# TO DO
Copy the records below line by line and word for word, from the very first line through the line with "pensando a luoghi", omitting each picture.

——————————

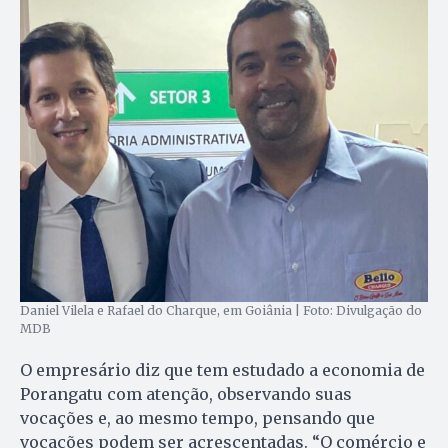
Daniel Vilela e Rafael do Charque, em Goiânia | Foto: Divulgação do
MDB
O empresário diz que tem estudado a economia de
Porangatu com atenção, observando suas
vocações e, ao mesmo tempo, pensando que
vocações podem ser acrescentadas. “O comércio e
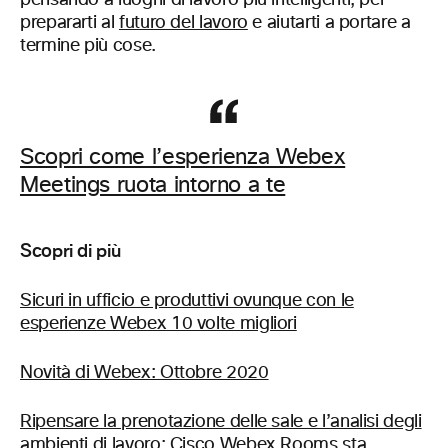
pensando a luoghi di lavoro più intelligenti, per
prepararti al
futuro del lavoro
e aiutarti a portare a
termine più cose.
Scopri come l’esperienza Webex
Meetings ruota intorno a te
Scopri di più
Sicuri in ufficio e produttivi ovunque con le
esperienze Webex 10 volte migliori
Novità di Webex: Ottobre 2020
Ripensare la prenotazione delle sale e l’analisi degli
ambienti di lavoro: Cisco Webex Rooms sta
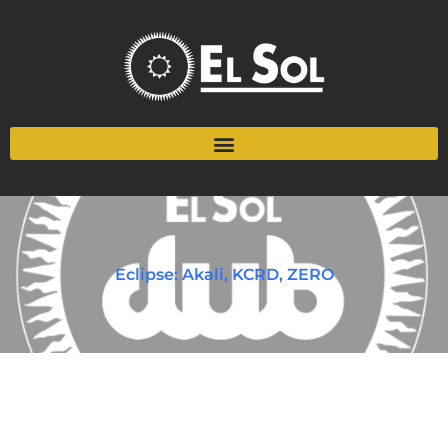
Eclipse: Akali, KCRD, ZERO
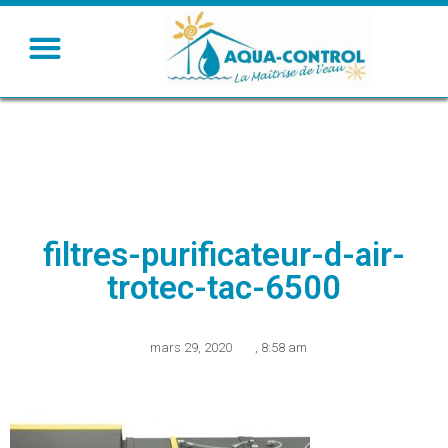
filtres-purificateur-d-air-
trotec-tac-6500
mars 29, 2020
,
8:58 am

——————————

# SOLUTION TO THE PROBLEM
Daniel Vilela e Rafael do Charque, em Goiânia | Foto: Divulgação do
MDB
O empresário diz que tem estudado a economia de
Porangatu com atenção, observando suas
vocações e, ao mesmo tempo, pensando que
vocações podem ser acrescentadas. “O comércio e
pensando a luoghi di lavoro più intelligenti, per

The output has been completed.